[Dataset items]
* Start *

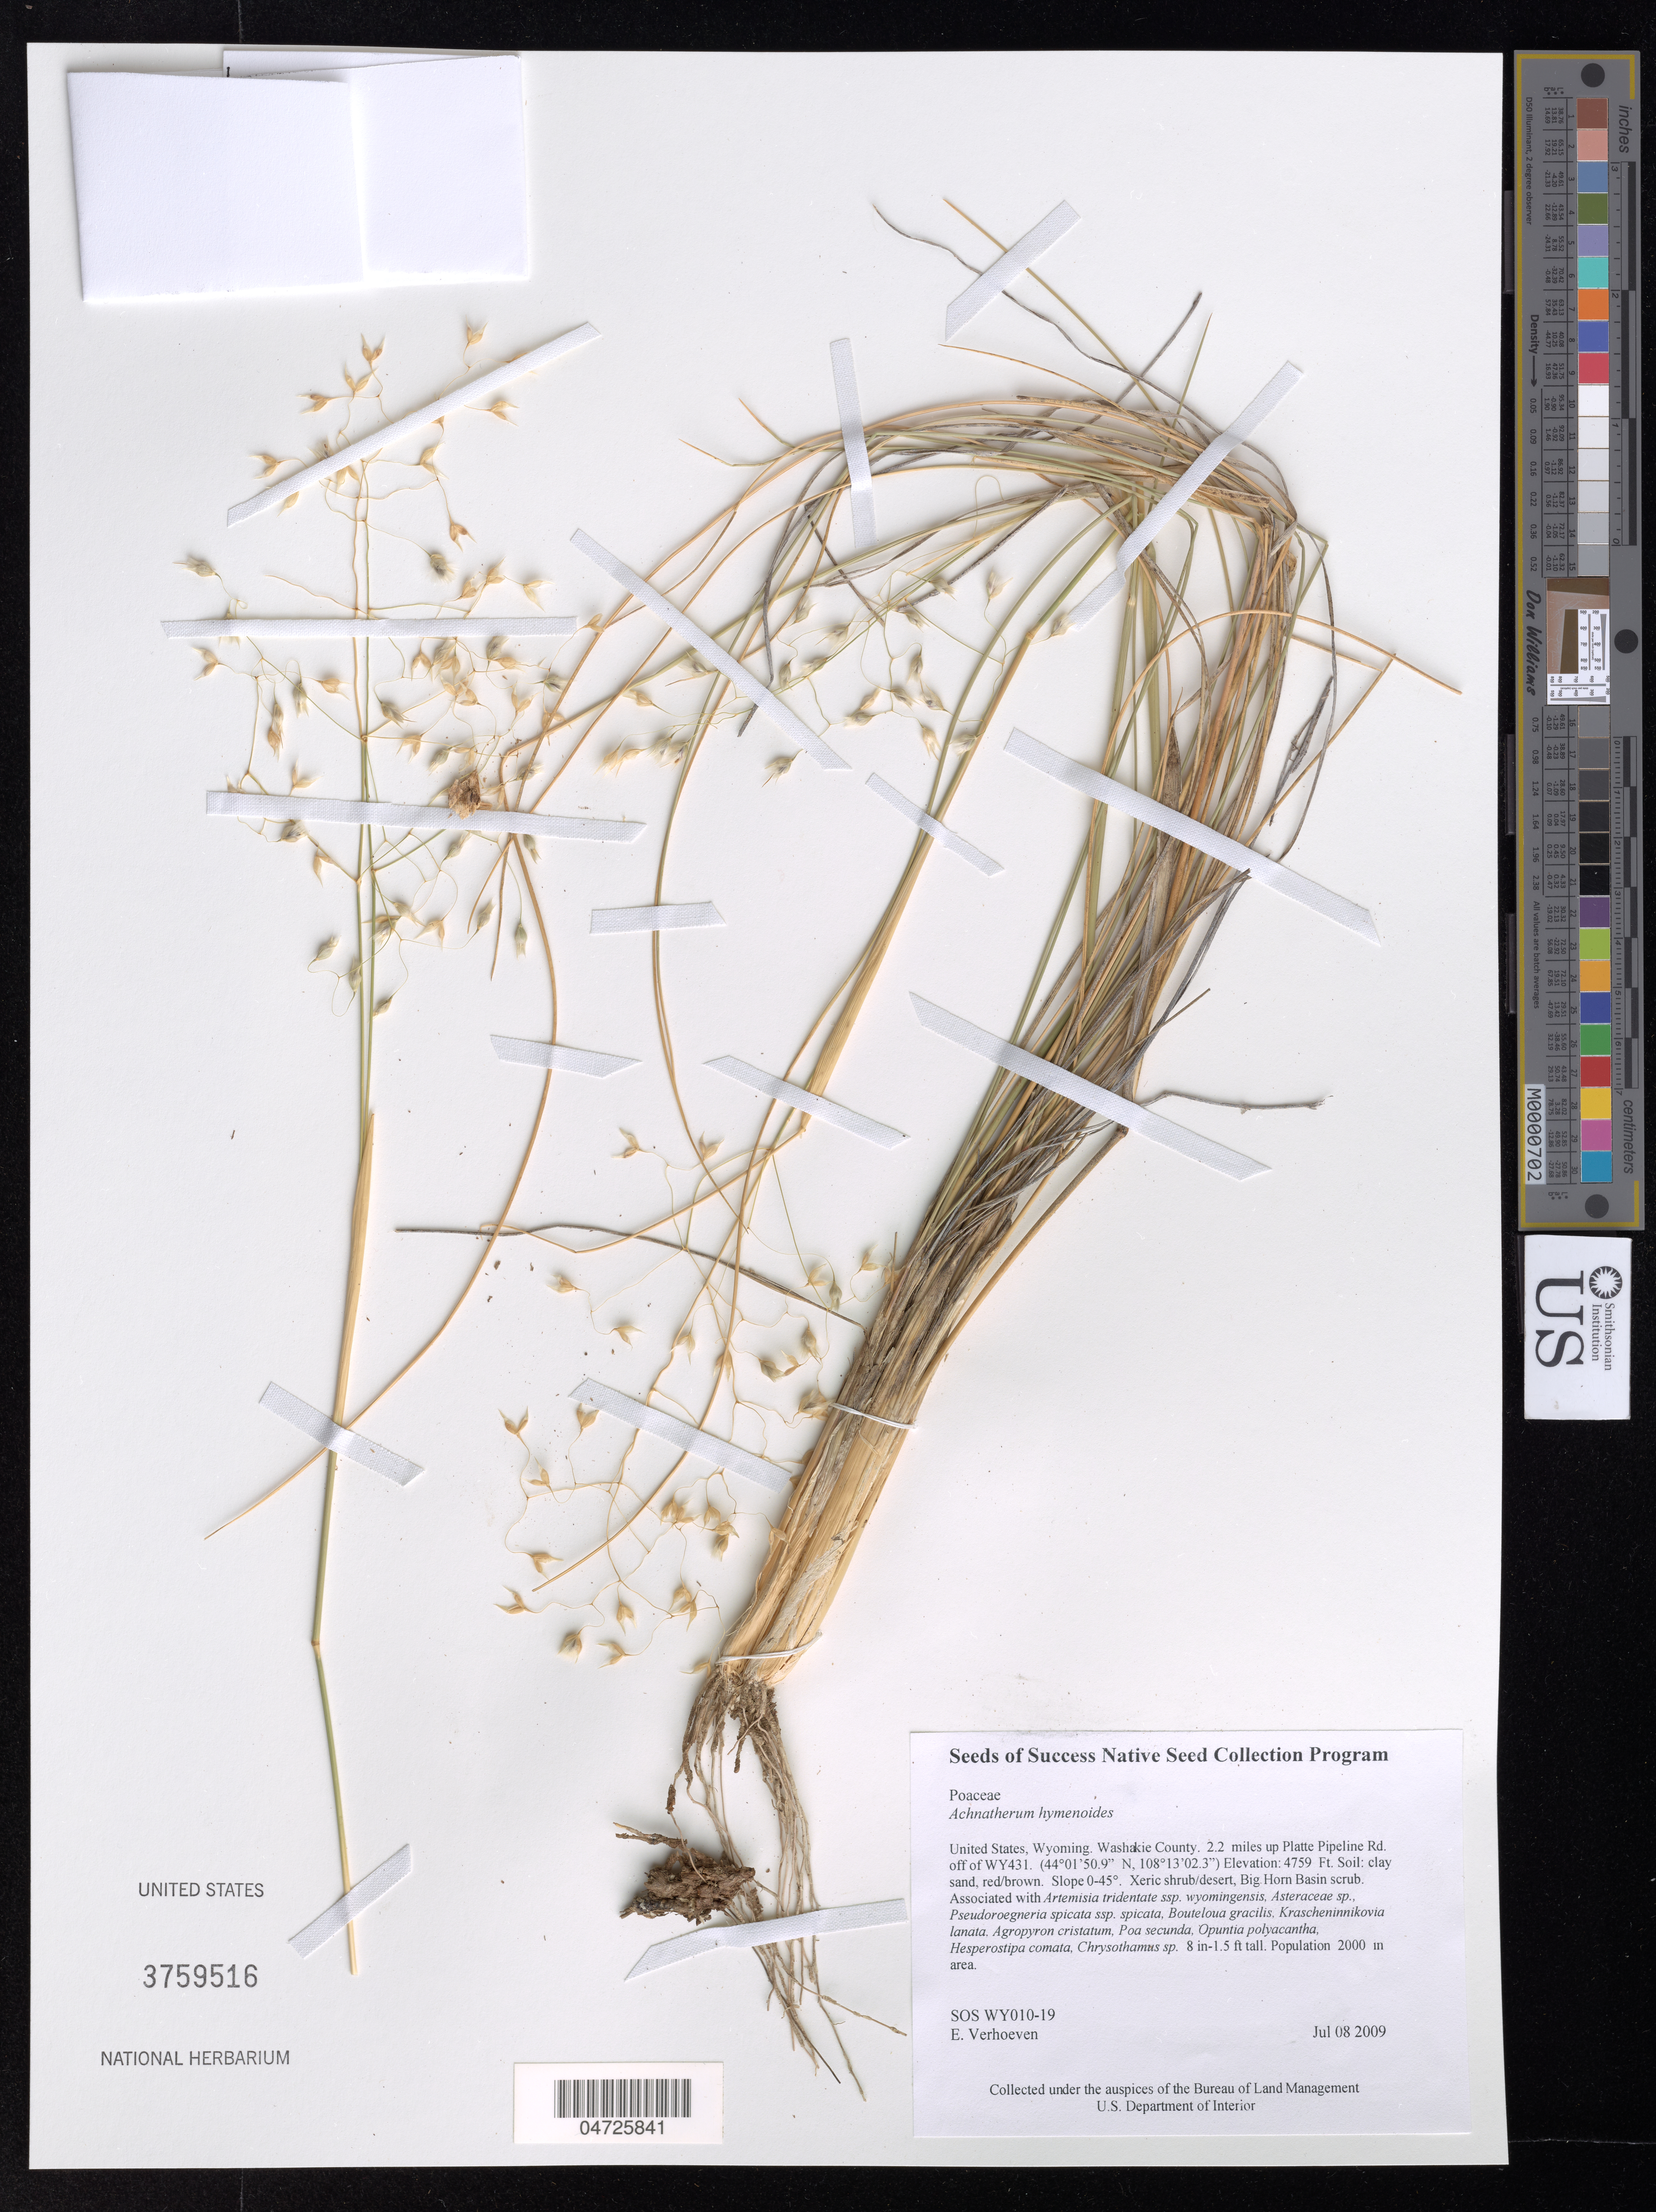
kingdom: Plantae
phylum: Tracheophyta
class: Liliopsida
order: Poales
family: Poaceae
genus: Achnatherum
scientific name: Achnatherum hymenoides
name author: (Roem. & Schult.) Barkworth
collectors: E. Verhoeven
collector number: SOS WY010-19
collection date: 2009-07-08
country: United States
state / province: Wyoming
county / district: Washakie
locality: Washakie County. 2.2 miles up Platte Pipeline Rd. off of WY431. Big Horn Basin scrub.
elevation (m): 1451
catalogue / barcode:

* End *

Please copy every line of the records above word for word, leaving out the pictures.

▶ _TASK SOLUTION_
kingdom: Plantae
phylum: Tracheophyta
class: Liliopsida
order: Poales
family: Poaceae
genus: Achnatherum
scientific name: Achnatherum hymenoides
name author: (Roem. & Schult.) Barkworth
collectors: E. Verhoeven
collector number: SOS WY010-19
collection date: 2009-07-08
country: United States
state / province: Wyoming
county / district: Washakie
locality: Washakie County. 2.2 miles up Platte Pipeline Rd. off of WY431. Big Horn Basin scrub.
elevation (m): 1451
catalogue / barcode:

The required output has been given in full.